- [TASK GOAL] How many lines in the rows below contain the word "particular", counting only matches with the same capitalization? Reply with the number alone.

"""

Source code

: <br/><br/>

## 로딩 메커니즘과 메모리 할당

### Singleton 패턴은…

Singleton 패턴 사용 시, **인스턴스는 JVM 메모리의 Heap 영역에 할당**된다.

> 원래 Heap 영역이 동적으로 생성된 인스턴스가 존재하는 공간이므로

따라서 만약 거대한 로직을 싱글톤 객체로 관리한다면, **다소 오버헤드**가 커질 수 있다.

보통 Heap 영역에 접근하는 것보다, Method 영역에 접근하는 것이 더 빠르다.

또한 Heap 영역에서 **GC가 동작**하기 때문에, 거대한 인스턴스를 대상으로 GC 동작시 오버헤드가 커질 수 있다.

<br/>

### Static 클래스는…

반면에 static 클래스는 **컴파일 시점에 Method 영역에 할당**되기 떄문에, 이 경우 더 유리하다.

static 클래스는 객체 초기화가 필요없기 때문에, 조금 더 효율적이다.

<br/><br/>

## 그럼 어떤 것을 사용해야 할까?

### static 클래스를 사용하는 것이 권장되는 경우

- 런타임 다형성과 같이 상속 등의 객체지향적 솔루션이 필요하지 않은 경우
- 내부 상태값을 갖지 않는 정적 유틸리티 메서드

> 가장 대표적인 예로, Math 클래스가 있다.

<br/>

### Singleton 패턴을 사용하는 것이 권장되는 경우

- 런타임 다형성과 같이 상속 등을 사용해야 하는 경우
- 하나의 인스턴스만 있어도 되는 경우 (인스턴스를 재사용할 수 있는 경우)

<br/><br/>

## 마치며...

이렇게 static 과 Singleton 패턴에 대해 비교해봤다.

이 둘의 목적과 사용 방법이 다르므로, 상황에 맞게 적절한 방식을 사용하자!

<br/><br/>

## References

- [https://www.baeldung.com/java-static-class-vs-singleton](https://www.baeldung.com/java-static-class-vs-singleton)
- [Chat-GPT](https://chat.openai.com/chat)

"""
"""

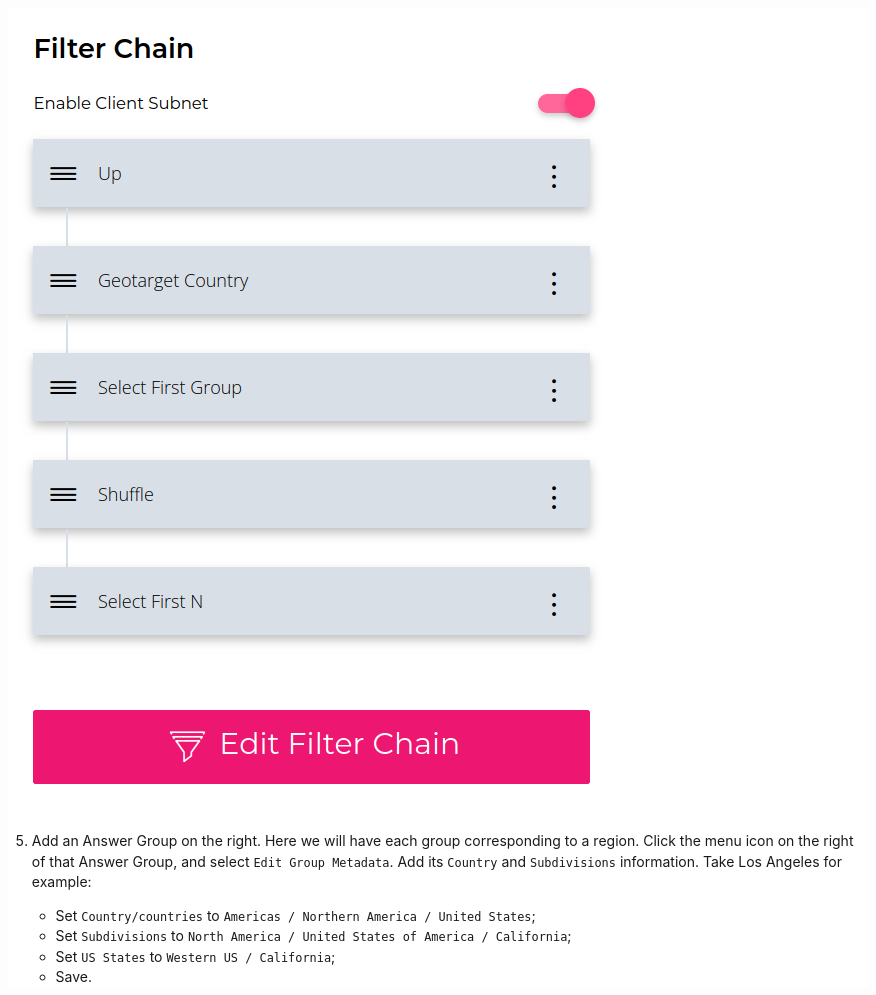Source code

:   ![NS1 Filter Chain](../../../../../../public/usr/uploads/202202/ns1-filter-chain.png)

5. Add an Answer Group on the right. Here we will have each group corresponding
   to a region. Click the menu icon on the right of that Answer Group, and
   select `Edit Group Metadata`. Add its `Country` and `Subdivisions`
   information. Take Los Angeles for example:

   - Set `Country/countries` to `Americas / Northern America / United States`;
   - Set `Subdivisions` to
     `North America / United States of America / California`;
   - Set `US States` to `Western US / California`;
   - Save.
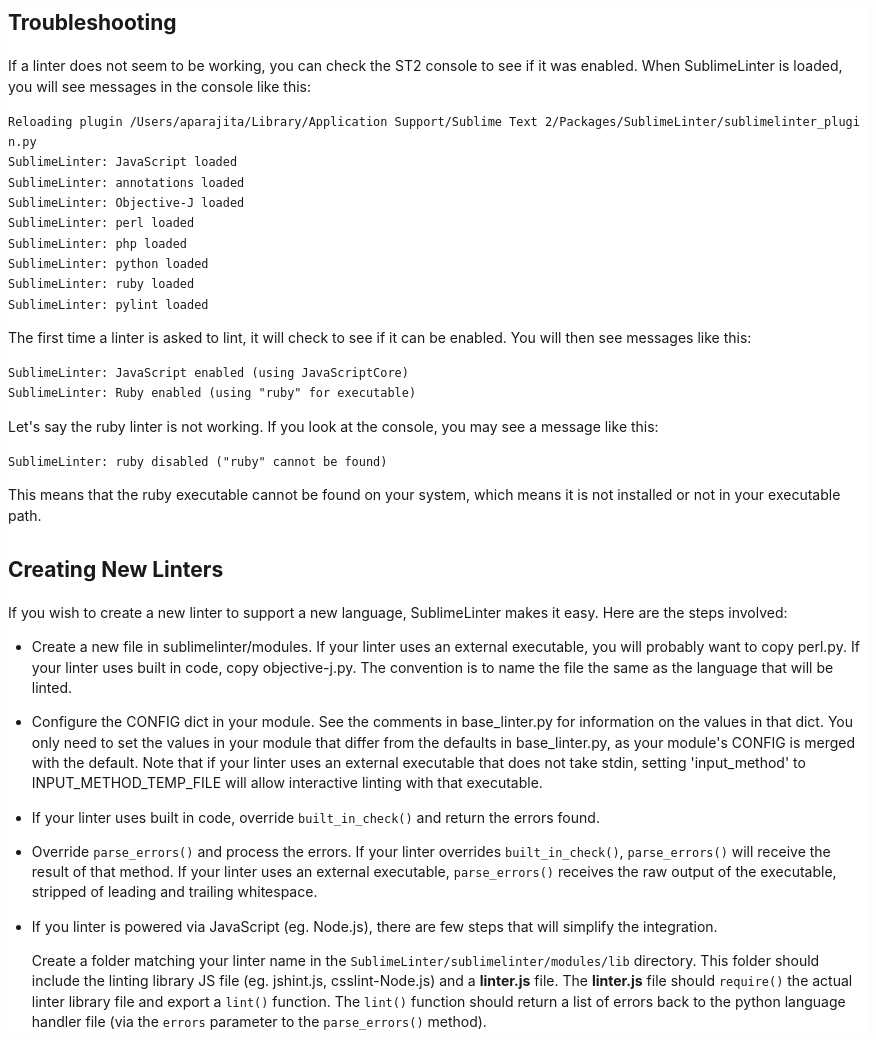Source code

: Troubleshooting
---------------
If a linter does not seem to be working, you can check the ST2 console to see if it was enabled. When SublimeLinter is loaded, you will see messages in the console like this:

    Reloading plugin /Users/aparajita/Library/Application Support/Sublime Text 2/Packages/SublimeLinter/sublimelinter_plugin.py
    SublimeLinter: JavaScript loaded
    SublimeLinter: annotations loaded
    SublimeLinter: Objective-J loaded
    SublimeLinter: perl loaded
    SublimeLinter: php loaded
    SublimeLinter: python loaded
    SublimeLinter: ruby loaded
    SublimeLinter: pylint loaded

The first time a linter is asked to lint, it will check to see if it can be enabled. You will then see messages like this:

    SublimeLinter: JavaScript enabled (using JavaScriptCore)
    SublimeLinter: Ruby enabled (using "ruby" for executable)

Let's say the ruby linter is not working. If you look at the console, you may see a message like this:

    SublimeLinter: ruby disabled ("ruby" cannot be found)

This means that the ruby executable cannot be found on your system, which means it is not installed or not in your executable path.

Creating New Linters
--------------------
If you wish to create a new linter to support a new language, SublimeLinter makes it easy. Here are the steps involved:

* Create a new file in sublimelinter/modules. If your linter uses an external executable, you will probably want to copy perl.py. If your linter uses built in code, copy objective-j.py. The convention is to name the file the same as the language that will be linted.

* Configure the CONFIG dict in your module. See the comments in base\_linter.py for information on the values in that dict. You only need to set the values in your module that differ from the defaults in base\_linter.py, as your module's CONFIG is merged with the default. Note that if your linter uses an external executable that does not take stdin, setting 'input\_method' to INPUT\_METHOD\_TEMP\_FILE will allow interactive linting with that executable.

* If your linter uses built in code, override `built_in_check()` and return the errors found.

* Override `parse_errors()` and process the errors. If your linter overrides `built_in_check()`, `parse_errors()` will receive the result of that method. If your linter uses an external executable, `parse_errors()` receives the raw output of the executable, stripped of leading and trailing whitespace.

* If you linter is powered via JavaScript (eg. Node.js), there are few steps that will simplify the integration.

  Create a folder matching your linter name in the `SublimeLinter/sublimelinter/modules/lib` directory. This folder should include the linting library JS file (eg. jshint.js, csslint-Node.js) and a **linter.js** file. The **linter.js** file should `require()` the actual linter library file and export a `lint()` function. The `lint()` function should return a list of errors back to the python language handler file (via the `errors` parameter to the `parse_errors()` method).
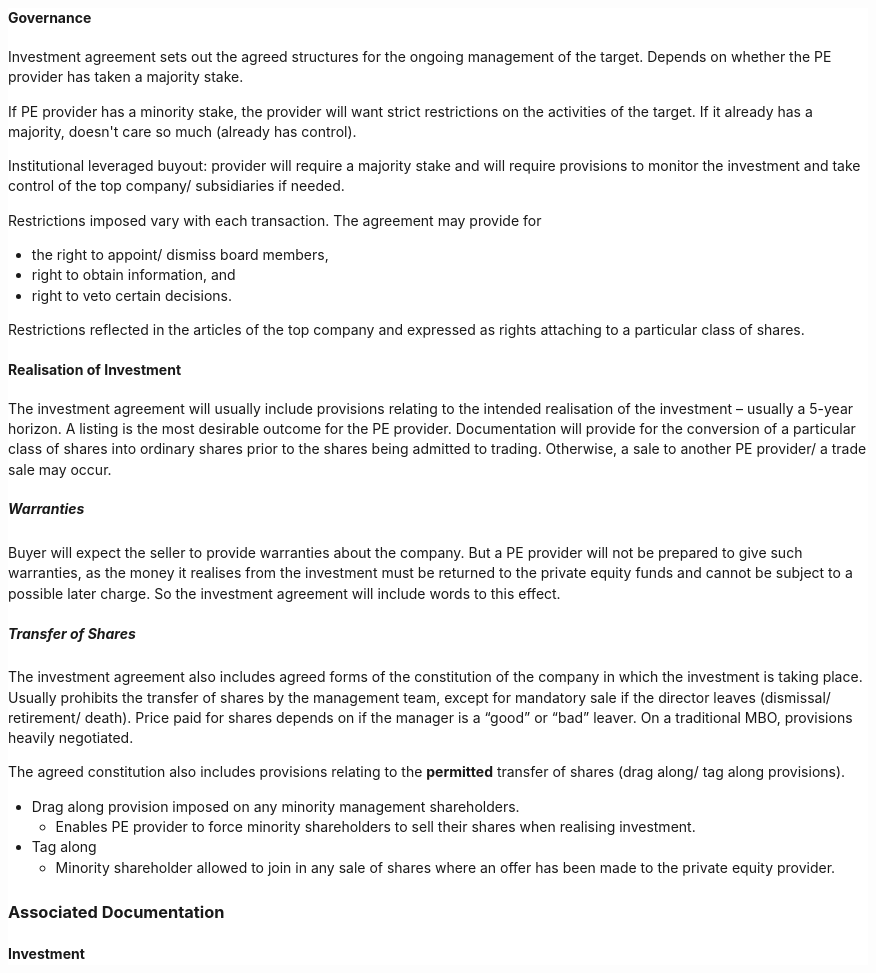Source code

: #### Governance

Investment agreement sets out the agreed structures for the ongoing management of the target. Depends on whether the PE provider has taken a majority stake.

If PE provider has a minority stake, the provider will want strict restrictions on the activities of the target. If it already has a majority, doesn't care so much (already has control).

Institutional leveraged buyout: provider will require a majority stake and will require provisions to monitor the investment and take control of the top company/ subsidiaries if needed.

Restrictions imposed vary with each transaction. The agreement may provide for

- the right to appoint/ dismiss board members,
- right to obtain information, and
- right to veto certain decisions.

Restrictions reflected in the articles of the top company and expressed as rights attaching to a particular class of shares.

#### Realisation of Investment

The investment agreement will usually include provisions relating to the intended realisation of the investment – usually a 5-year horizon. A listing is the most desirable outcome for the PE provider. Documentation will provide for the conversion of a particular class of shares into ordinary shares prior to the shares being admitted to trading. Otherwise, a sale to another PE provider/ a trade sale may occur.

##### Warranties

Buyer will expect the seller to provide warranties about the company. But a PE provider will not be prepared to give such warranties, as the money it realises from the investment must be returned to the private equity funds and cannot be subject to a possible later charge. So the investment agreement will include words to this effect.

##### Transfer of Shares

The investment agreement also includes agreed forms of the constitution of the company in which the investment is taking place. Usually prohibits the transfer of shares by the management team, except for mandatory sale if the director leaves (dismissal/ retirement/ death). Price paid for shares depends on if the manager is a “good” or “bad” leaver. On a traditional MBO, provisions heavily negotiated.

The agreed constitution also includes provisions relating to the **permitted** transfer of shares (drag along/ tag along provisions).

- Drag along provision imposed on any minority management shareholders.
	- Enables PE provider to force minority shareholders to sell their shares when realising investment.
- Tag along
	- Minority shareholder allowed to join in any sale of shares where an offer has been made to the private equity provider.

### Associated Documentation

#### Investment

"""
"""

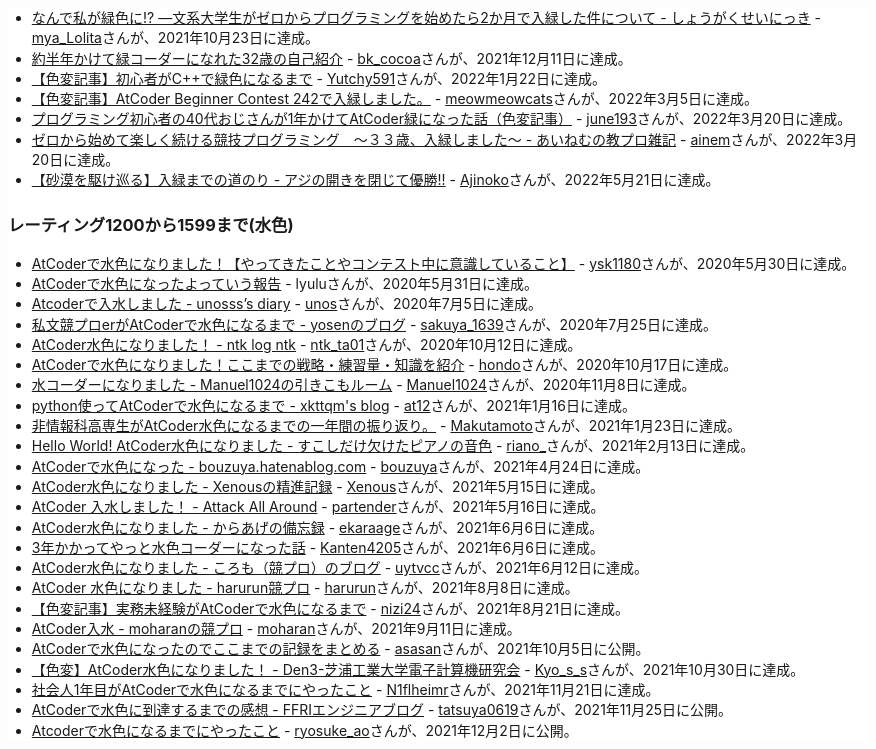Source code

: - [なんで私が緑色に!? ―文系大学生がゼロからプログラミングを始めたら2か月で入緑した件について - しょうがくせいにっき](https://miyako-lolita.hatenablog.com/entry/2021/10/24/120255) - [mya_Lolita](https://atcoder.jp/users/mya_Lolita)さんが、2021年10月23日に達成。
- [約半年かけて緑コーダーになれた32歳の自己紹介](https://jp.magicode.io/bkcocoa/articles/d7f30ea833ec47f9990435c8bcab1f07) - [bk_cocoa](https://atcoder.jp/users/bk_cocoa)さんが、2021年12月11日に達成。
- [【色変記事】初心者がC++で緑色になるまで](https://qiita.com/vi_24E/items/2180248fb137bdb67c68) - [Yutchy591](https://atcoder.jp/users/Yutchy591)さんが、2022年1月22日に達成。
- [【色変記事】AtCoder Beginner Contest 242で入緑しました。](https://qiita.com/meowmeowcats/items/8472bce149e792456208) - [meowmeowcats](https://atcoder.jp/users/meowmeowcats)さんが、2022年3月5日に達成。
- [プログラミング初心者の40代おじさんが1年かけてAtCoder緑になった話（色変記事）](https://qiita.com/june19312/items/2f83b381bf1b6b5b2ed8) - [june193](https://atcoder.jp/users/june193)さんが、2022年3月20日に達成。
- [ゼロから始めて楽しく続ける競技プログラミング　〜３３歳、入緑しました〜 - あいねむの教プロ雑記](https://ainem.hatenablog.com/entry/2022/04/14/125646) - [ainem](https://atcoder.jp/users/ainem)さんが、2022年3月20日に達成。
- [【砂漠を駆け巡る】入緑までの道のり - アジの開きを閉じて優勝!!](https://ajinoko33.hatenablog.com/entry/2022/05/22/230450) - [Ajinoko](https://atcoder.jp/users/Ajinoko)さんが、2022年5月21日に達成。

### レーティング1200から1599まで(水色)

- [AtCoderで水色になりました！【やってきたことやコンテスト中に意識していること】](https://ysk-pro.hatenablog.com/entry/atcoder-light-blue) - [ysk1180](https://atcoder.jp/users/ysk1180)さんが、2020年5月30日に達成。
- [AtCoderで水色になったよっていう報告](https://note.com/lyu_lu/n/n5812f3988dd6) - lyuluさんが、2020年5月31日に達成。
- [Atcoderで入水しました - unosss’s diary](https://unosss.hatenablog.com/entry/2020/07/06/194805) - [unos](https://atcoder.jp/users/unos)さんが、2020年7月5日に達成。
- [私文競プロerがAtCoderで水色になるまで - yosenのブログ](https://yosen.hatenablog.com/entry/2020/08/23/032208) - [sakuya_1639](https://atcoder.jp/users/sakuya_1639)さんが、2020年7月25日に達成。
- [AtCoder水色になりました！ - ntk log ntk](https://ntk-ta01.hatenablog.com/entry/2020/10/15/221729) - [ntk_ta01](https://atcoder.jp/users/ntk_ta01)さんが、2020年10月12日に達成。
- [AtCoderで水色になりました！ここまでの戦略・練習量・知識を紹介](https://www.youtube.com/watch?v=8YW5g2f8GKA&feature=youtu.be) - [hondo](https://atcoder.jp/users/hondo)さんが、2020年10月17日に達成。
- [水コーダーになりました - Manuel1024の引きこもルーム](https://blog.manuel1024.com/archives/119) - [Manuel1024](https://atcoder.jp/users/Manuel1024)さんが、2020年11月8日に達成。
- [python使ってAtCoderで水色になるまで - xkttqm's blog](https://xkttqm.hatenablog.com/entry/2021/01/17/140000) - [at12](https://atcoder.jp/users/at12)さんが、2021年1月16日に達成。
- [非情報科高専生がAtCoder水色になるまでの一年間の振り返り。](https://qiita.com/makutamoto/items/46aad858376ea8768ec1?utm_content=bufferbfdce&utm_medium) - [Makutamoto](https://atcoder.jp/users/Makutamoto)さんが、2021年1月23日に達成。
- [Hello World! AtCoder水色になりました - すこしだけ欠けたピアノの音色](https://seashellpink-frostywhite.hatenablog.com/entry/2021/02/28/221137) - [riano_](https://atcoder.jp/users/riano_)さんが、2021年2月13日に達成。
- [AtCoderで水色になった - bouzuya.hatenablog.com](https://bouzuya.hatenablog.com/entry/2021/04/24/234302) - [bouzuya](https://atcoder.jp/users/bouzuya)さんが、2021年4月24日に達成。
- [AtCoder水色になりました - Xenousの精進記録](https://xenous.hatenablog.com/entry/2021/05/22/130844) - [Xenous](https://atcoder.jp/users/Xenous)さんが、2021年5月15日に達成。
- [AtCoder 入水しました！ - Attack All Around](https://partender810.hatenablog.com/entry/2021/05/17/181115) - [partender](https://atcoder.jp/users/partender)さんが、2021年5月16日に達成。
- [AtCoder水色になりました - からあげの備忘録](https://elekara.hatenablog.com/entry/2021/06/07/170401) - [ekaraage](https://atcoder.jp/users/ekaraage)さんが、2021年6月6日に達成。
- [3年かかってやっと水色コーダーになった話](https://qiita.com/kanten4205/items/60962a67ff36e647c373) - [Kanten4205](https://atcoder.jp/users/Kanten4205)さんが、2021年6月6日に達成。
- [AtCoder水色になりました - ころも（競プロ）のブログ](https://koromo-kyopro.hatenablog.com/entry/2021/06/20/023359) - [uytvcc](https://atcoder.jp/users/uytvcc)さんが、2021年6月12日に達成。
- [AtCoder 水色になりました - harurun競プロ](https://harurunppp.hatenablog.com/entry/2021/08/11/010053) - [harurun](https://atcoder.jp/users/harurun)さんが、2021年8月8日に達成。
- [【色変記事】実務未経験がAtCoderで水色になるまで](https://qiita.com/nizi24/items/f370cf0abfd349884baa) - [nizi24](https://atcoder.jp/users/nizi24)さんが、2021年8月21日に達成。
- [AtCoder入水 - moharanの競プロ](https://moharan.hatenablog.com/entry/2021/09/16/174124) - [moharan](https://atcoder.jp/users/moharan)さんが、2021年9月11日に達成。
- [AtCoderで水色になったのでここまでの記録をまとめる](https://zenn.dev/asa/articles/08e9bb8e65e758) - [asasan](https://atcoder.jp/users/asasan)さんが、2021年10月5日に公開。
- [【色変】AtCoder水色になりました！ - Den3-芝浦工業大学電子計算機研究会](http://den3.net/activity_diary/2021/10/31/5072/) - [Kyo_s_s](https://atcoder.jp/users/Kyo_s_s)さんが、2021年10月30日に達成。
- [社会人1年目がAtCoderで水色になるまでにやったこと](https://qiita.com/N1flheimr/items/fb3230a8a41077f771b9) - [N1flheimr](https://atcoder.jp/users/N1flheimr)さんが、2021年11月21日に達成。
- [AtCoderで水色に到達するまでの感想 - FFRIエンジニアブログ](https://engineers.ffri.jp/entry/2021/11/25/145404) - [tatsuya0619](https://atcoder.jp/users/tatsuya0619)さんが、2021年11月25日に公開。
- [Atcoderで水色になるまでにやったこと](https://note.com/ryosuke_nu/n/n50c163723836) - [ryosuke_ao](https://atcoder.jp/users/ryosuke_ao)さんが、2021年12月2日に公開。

"""

- [ANSWER FOR THIS EXERCISE] 2